AIM OF THE EXERCISE –
The entries that follow include a run beginning at the line with "right elbow: (321, 354)" and ending at the line with "left back paw: (511, 435)"; restate that run word for word and leave the rest out.

EXTRACTED DATA –
[Start of section]

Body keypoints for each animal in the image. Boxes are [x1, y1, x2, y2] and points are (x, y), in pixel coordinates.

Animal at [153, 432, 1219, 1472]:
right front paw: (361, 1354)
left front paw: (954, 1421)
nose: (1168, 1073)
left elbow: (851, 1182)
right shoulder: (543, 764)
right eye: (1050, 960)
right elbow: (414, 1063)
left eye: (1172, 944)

[End of section]
[Start of section]

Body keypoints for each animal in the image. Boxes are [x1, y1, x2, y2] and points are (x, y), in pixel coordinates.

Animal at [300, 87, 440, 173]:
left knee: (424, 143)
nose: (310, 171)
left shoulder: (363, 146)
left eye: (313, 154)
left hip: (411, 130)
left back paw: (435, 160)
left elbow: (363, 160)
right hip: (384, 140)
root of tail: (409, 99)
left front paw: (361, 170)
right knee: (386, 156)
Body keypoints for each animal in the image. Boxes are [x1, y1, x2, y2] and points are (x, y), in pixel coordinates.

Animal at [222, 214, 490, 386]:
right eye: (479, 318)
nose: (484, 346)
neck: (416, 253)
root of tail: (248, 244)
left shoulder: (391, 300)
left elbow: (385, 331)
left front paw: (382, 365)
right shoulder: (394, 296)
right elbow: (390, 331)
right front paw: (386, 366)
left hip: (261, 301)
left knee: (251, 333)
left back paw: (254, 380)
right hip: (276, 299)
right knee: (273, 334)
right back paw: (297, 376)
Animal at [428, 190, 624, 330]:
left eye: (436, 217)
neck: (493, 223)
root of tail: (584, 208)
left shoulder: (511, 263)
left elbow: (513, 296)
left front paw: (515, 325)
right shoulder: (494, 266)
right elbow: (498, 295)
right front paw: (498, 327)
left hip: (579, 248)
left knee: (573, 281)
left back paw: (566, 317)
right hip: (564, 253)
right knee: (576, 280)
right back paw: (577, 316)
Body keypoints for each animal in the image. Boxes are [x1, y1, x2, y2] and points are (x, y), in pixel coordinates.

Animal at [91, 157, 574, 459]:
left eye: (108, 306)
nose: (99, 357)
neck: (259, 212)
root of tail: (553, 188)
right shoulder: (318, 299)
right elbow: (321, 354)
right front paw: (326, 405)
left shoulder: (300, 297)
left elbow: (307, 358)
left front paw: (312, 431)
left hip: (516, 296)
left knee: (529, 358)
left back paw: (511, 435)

[End of section]

RESPONSE TO THIS EXERCISE –
right elbow: (321, 354)
right front paw: (326, 405)
left shoulder: (300, 297)
left elbow: (307, 358)
left front paw: (312, 431)
left hip: (516, 296)
left knee: (529, 358)
left back paw: (511, 435)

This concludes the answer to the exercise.